Thursday, February 28, 2008

Consequences Of Inflation: Nonsense Says Bernanke

Federal Reserve chairman Ben Bernanke has shown once again that he could care less about the consequences of inflation. In his latest address, Bernanke made it pretty clear that at the next Fed meeting (March 18th) he is planning to lower interest rates once again. Did he not get all the reports that were released this month about ramped inflation, or does he just not care?

Every month it seems inflation is getting worse and worse, and the economy despite all the rate cuts, is continuing its downward spiral. Newsflash to Bernanke: The rate cut thing isn’t working. Well, it is certainly working to increase inflation, and devalue the dollar, but it isn’t helping the economy like he hoped. Rather than admit defeat, Bernanke is making what he must think is a valiant stand, but rather than glory all he is likely to see is stagflation and a bunch of ticked-off retired folks.

To all of the retirees out there, I offer you my sincerest apologies. It appears that your retirement money is not going to go as far as you probably planned. You can thank Alan Greenspan, and now Bernanke for that little favor. I wonder how many parents are going to have to move in with their children because they can no longer afford retirement? It would be an interesting irony considering how children are now moving out later and later in life. To all of the entrepreneurs out there, can I suggest starting a business catering to in-law additions or design? Just an idea I thought I’d share to help fill a need in this soon to be emerging market, compliments of Mr. Bernanke of course.

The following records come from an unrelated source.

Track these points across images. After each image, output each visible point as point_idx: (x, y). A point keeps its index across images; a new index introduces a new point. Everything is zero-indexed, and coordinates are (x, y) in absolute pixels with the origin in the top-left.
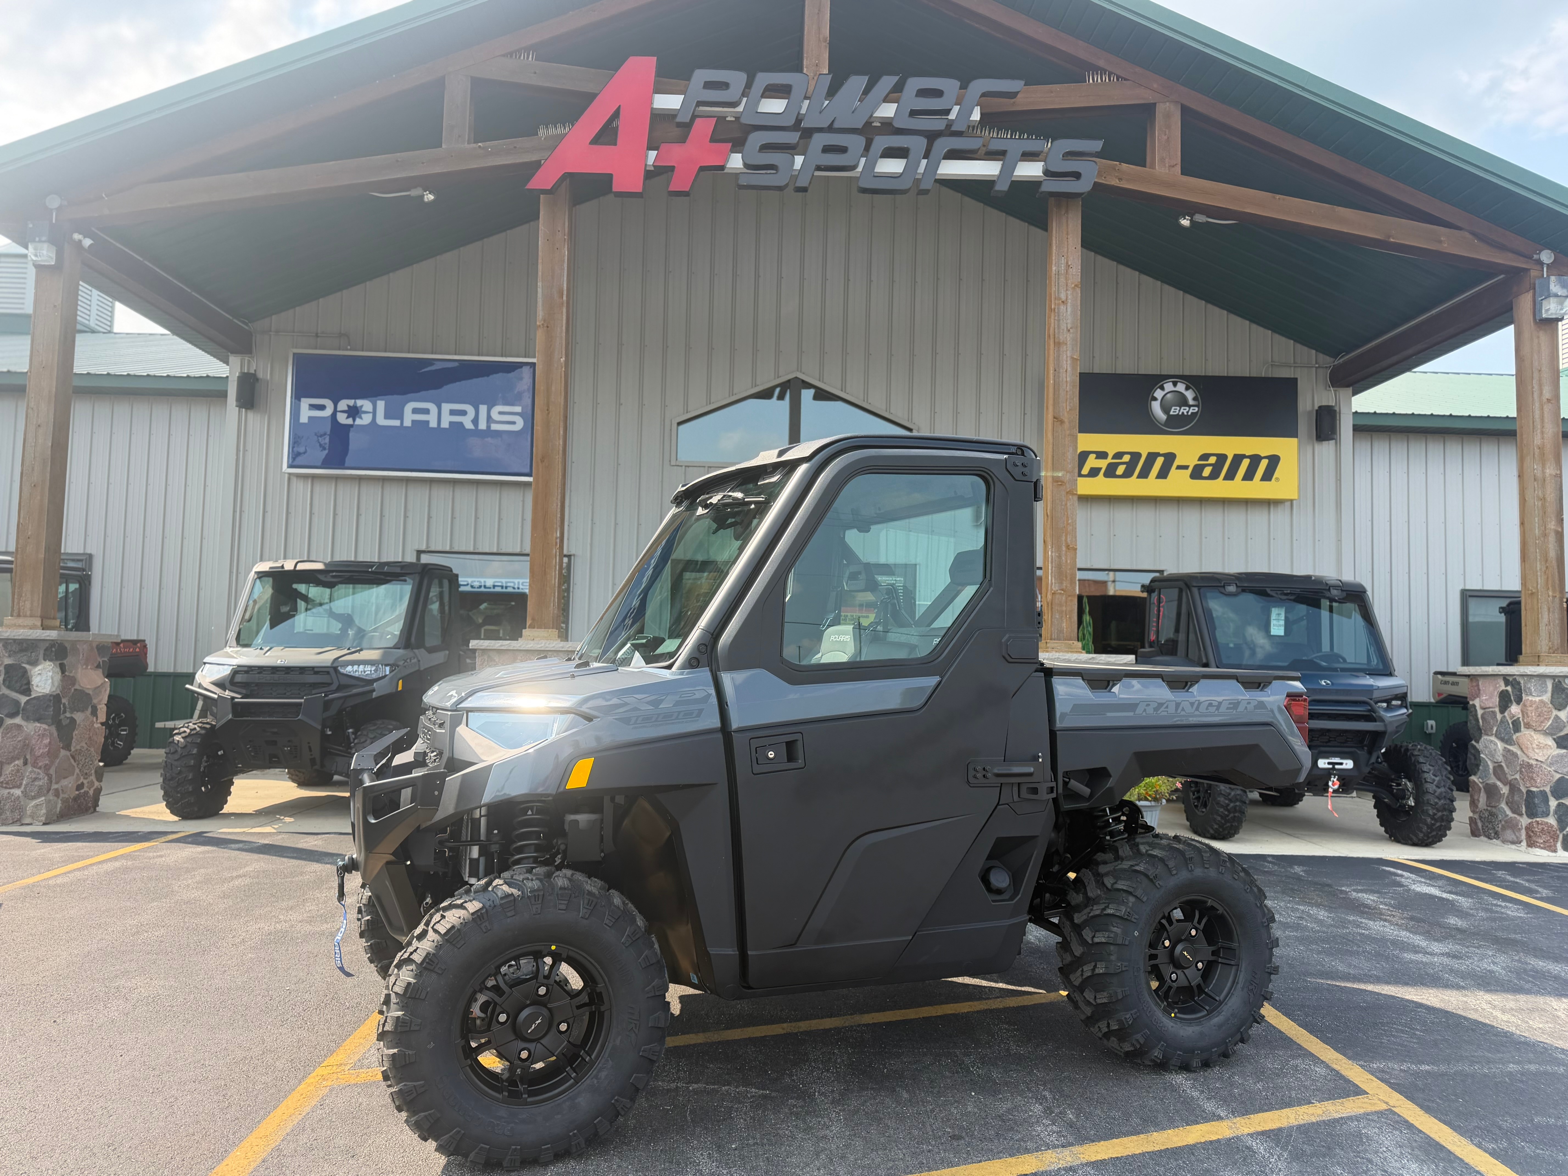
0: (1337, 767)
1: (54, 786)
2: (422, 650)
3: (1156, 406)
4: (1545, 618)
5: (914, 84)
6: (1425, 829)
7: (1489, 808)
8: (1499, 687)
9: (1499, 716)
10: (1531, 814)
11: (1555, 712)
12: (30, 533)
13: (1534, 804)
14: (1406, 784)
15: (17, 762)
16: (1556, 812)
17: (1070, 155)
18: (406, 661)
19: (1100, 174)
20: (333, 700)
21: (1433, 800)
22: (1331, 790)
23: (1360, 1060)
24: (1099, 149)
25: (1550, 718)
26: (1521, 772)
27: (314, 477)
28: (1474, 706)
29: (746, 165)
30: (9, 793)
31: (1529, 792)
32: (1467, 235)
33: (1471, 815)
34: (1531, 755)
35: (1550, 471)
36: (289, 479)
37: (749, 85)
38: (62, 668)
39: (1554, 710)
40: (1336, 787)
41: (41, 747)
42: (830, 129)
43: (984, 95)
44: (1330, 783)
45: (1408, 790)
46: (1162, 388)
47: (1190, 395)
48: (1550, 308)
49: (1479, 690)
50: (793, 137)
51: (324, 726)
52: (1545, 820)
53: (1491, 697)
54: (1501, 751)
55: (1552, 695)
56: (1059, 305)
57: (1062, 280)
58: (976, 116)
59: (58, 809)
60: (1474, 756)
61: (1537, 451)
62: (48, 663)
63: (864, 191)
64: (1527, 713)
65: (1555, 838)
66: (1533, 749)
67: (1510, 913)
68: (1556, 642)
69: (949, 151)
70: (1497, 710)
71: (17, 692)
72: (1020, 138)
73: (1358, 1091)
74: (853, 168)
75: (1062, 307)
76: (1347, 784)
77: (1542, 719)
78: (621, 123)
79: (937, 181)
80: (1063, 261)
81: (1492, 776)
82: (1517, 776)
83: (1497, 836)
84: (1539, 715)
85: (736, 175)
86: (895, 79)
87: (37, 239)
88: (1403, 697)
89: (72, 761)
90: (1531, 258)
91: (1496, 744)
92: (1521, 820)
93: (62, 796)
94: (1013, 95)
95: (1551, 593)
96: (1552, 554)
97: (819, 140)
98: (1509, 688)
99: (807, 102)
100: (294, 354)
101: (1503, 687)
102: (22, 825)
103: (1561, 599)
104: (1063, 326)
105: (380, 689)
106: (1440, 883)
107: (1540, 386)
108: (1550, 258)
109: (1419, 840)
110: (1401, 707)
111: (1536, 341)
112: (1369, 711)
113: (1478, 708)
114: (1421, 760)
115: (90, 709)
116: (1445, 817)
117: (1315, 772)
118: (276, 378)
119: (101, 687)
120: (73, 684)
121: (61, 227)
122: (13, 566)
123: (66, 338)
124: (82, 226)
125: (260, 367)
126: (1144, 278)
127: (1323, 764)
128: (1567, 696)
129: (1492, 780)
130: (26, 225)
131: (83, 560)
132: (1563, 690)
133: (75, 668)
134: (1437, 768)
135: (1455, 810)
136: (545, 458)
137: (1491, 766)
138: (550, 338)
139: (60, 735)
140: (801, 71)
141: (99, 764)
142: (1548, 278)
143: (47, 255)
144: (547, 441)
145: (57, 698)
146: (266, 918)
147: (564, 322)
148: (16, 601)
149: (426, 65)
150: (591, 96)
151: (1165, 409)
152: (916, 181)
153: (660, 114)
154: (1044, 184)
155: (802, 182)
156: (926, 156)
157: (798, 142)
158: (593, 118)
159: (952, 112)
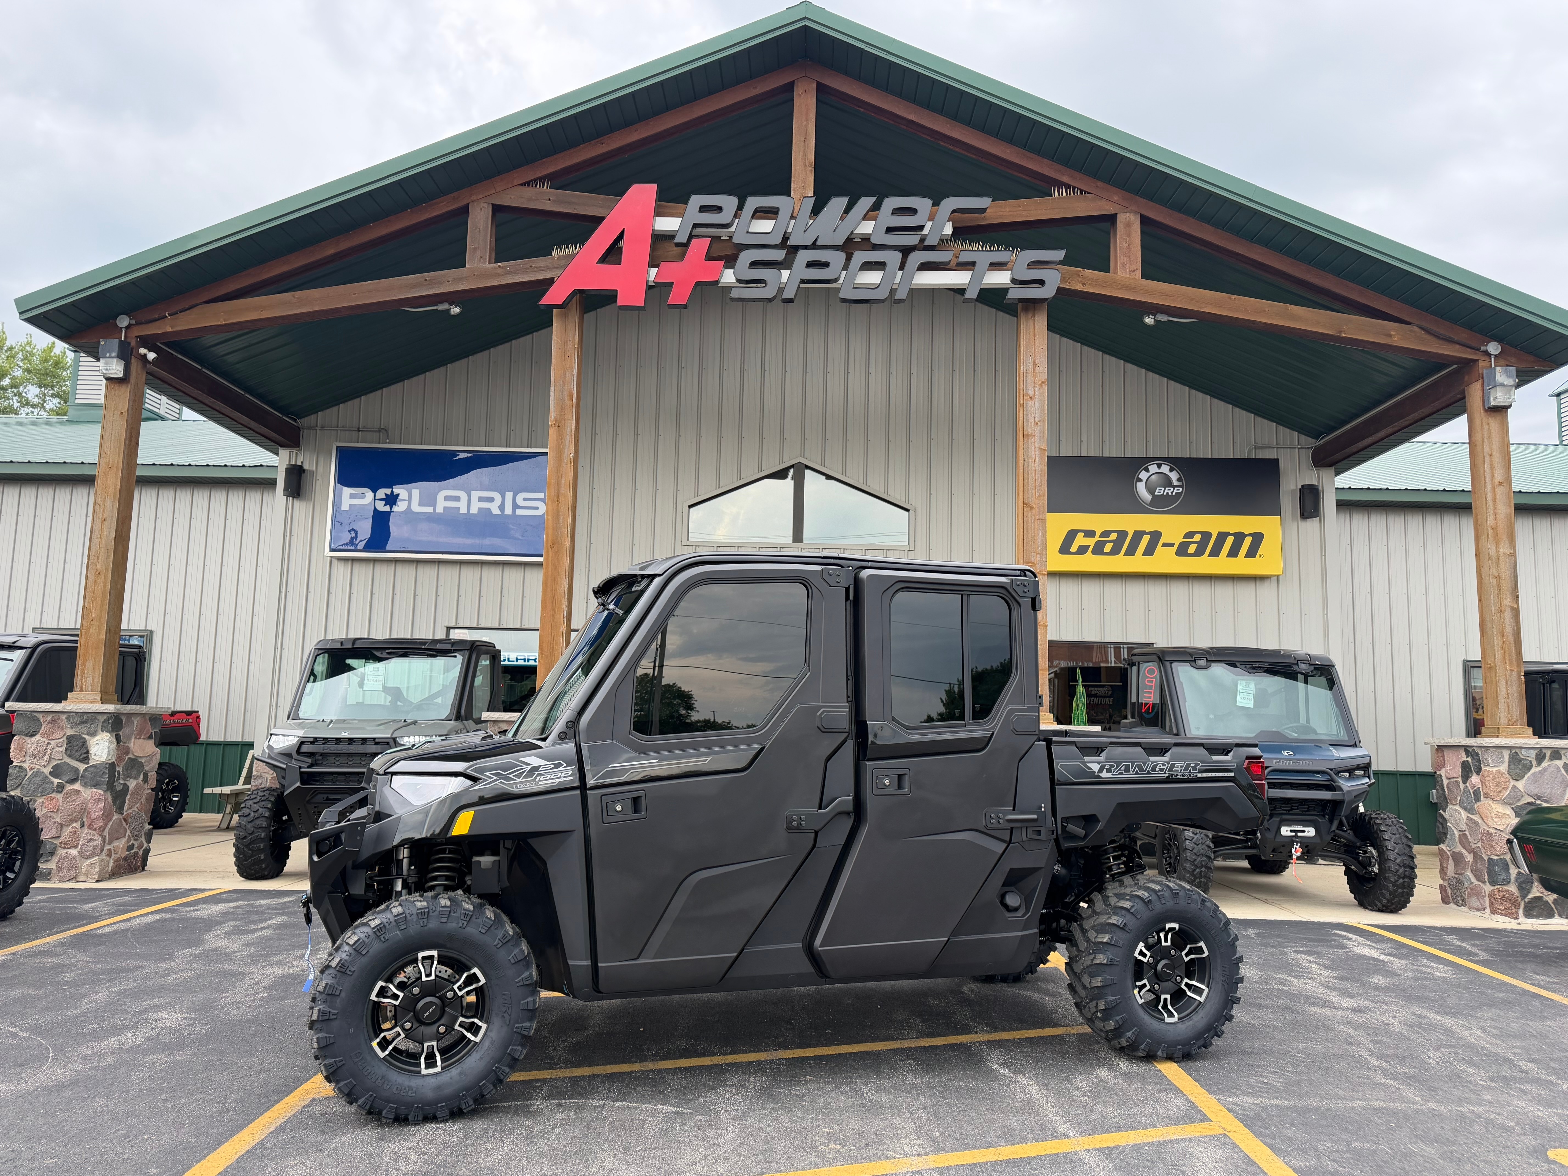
0: (1299, 834)
1: (107, 847)
3: (1141, 488)
4: (1503, 691)
5: (891, 203)
6: (1389, 895)
7: (1456, 876)
8: (1460, 758)
9: (1462, 786)
10: (1493, 882)
11: (1513, 783)
12: (93, 616)
13: (1496, 872)
14: (1371, 852)
15: (74, 825)
16: (1516, 880)
17: (1035, 264)
19: (1063, 279)
21: (1394, 867)
22: (1294, 857)
24: (1062, 259)
25: (1507, 788)
26: (1483, 840)
27: (354, 560)
28: (1441, 776)
29: (739, 281)
30: (67, 853)
31: (1490, 860)
32: (1416, 329)
33: (1441, 882)
34: (1490, 823)
35: (1505, 549)
36: (331, 562)
37: (740, 207)
38: (118, 739)
39: (1511, 780)
40: (1299, 854)
41: (97, 810)
42: (814, 246)
43: (954, 211)
44: (1293, 850)
45: (1373, 858)
46: (1147, 470)
47: (1174, 476)
48: (1498, 398)
49: (1444, 760)
50: (779, 255)
52: (1506, 888)
53: (1454, 768)
54: (1465, 820)
55: (1509, 765)
56: (1027, 400)
57: (1030, 377)
58: (948, 230)
59: (110, 868)
60: (1442, 824)
61: (1490, 532)
62: (105, 734)
63: (844, 301)
64: (1485, 784)
65: (1516, 904)
66: (1492, 818)
67: (1437, 973)
68: (1514, 713)
69: (922, 263)
70: (1460, 780)
71: (77, 760)
72: (990, 250)
74: (835, 280)
75: (1030, 403)
76: (1311, 852)
77: (1500, 789)
78: (623, 244)
79: (912, 290)
80: (1031, 360)
81: (1458, 844)
82: (1479, 845)
83: (1464, 903)
84: (1497, 785)
85: (728, 289)
86: (872, 200)
87: (108, 355)
88: (1366, 767)
89: (124, 823)
90: (1479, 350)
91: (1460, 813)
92: (1484, 887)
93: (113, 856)
94: (983, 210)
95: (1508, 668)
96: (1509, 630)
97: (803, 257)
98: (1469, 759)
99: (793, 222)
100: (337, 447)
101: (1465, 759)
102: (78, 882)
103: (1519, 673)
104: (1031, 420)
106: (1384, 946)
107: (1492, 468)
108: (1497, 349)
109: (1383, 906)
110: (1364, 776)
111: (1486, 427)
112: (1329, 780)
113: (1444, 778)
114: (1383, 828)
115: (142, 776)
116: (1406, 884)
117: (1278, 839)
118: (321, 469)
119: (152, 756)
120: (127, 753)
121: (129, 343)
122: (78, 645)
123: (130, 441)
124: (148, 342)
125: (306, 459)
126: (1129, 366)
127: (1285, 831)
128: (1524, 766)
129: (1459, 848)
130: (99, 342)
131: (143, 637)
132: (1520, 760)
133: (129, 738)
134: (1398, 836)
135: (1416, 877)
136: (554, 544)
137: (1457, 834)
138: (560, 436)
139: (114, 800)
140: (789, 195)
141: (148, 827)
142: (1495, 368)
143: (116, 368)
144: (556, 528)
145: (112, 766)
146: (279, 963)
147: (574, 422)
148: (79, 677)
149: (452, 195)
150: (599, 220)
151: (1151, 490)
152: (893, 291)
153: (661, 235)
154: (1010, 291)
155: (789, 294)
156: (902, 268)
157: (785, 258)
158: (600, 240)
159: (925, 228)
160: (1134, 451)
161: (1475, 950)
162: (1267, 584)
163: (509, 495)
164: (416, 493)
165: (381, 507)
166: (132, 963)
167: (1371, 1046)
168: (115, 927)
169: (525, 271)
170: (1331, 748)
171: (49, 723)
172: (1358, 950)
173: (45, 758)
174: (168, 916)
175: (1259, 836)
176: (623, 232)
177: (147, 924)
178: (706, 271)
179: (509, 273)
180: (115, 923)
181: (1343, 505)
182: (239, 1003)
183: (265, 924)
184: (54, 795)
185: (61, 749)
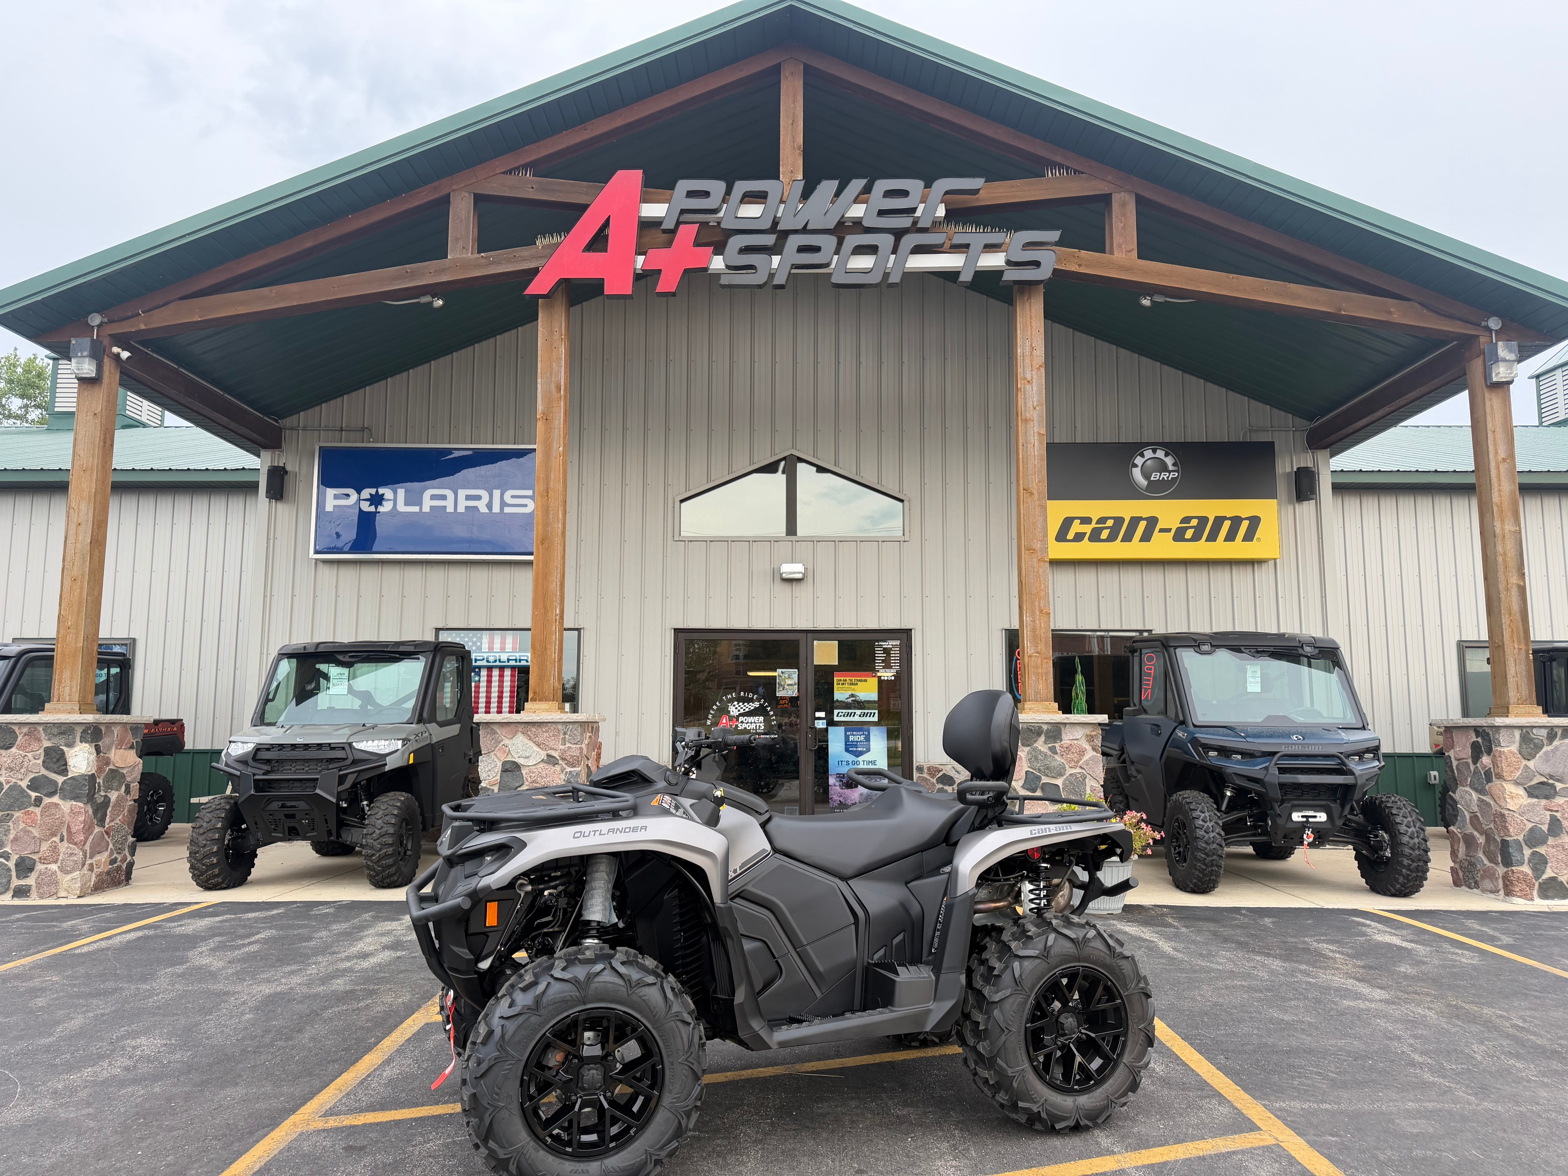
0: (1311, 820)
1: (89, 861)
2: (434, 724)
3: (1137, 473)
4: (1512, 669)
5: (882, 185)
6: (1401, 880)
7: (1468, 858)
8: (1470, 739)
9: (1472, 767)
10: (1507, 862)
11: (1525, 762)
12: (70, 624)
13: (1509, 853)
14: (1382, 836)
15: (54, 839)
16: (1529, 861)
17: (1030, 245)
18: (417, 735)
19: (1059, 261)
20: (347, 774)
21: (1407, 851)
22: (1305, 843)
23: (1264, 1099)
24: (1057, 239)
25: (1519, 768)
26: (1495, 822)
27: (339, 562)
28: (1449, 757)
29: (728, 267)
30: (45, 868)
31: (1503, 841)
32: (1416, 305)
33: (1452, 864)
34: (1503, 805)
35: (1509, 527)
36: (316, 563)
37: (728, 192)
38: (98, 750)
39: (1523, 760)
40: (1311, 840)
41: (77, 823)
42: (805, 230)
43: (947, 193)
44: (1305, 836)
45: (1385, 842)
46: (1142, 455)
47: (1169, 461)
48: (1500, 373)
49: (1453, 741)
50: (769, 240)
51: (339, 799)
52: (1520, 868)
53: (1464, 749)
54: (1476, 802)
55: (1520, 744)
56: (1025, 384)
57: (1027, 361)
58: (941, 212)
59: (92, 883)
60: (1452, 806)
61: (1495, 509)
62: (84, 745)
63: (836, 286)
64: (1497, 764)
65: (1531, 887)
66: (1505, 798)
67: (1464, 960)
68: (1524, 692)
69: (915, 246)
70: (1470, 761)
71: (55, 772)
72: (984, 232)
73: (1253, 1127)
74: (827, 265)
75: (1028, 387)
76: (1322, 838)
77: (1512, 769)
78: (611, 231)
79: (905, 274)
80: (1028, 343)
81: (1469, 826)
82: (1492, 826)
83: (1477, 884)
84: (1509, 766)
85: (717, 276)
86: (863, 182)
87: (79, 354)
88: (1375, 750)
89: (106, 837)
90: (1479, 325)
91: (1470, 795)
92: (1498, 869)
93: (95, 870)
94: (976, 192)
95: (1517, 647)
96: (1516, 607)
97: (794, 242)
98: (1479, 739)
99: (783, 206)
100: (320, 447)
101: (1474, 739)
102: (58, 898)
103: (1527, 651)
104: (1030, 404)
105: (391, 764)
106: (1404, 932)
107: (1495, 445)
108: (1498, 323)
109: (1397, 891)
110: (1373, 759)
111: (1488, 404)
112: (1339, 764)
113: (1453, 759)
114: (1394, 811)
115: (123, 788)
116: (1420, 868)
117: (1289, 825)
118: (304, 470)
119: (134, 767)
120: (108, 764)
121: (101, 343)
122: (55, 653)
123: (105, 442)
124: (123, 341)
125: (288, 460)
126: (1122, 351)
127: (1296, 817)
128: (1536, 746)
129: (1470, 830)
130: (70, 341)
131: (126, 645)
132: (1532, 740)
133: (109, 749)
134: (1409, 819)
135: (1430, 860)
136: (545, 540)
137: (1468, 816)
138: (549, 430)
139: (95, 812)
140: (778, 178)
141: (131, 839)
142: (1496, 343)
143: (88, 368)
144: (546, 524)
145: (92, 777)
146: (268, 981)
147: (562, 414)
148: (56, 687)
149: (433, 185)
150: (583, 208)
151: (1146, 475)
152: (886, 275)
153: (648, 222)
154: (1006, 273)
155: (780, 280)
156: (894, 252)
157: (775, 244)
158: (586, 227)
159: (918, 210)
160: (1130, 438)
161: (1497, 934)
162: (1264, 567)
163: (497, 493)
164: (401, 493)
165: (366, 507)
166: (110, 985)
167: (1412, 1041)
168: (95, 946)
169: (509, 261)
170: (1340, 731)
171: (25, 735)
172: (1380, 938)
173: (22, 771)
174: (152, 932)
175: (1270, 823)
176: (608, 220)
177: (129, 942)
178: (694, 257)
179: (493, 263)
180: (95, 942)
181: (1339, 489)
182: (224, 1026)
183: (253, 939)
184: (31, 809)
185: (38, 762)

If you have yet to retire, hopefully you have enough time to conquer this inflation problem within your retirement portfolio. My suggestions are to diversify out of the dollar and make sure that you have exposure to gold and silver. Gold makes me nervous right now, seeing how high its price has gone, but at this point I would feel much better owning gold than dollars. Whatever you choose to invest in, make sure that you are taking inflation into account in your retirement need projections, and you had better be expecting more than 2 or 3 percent.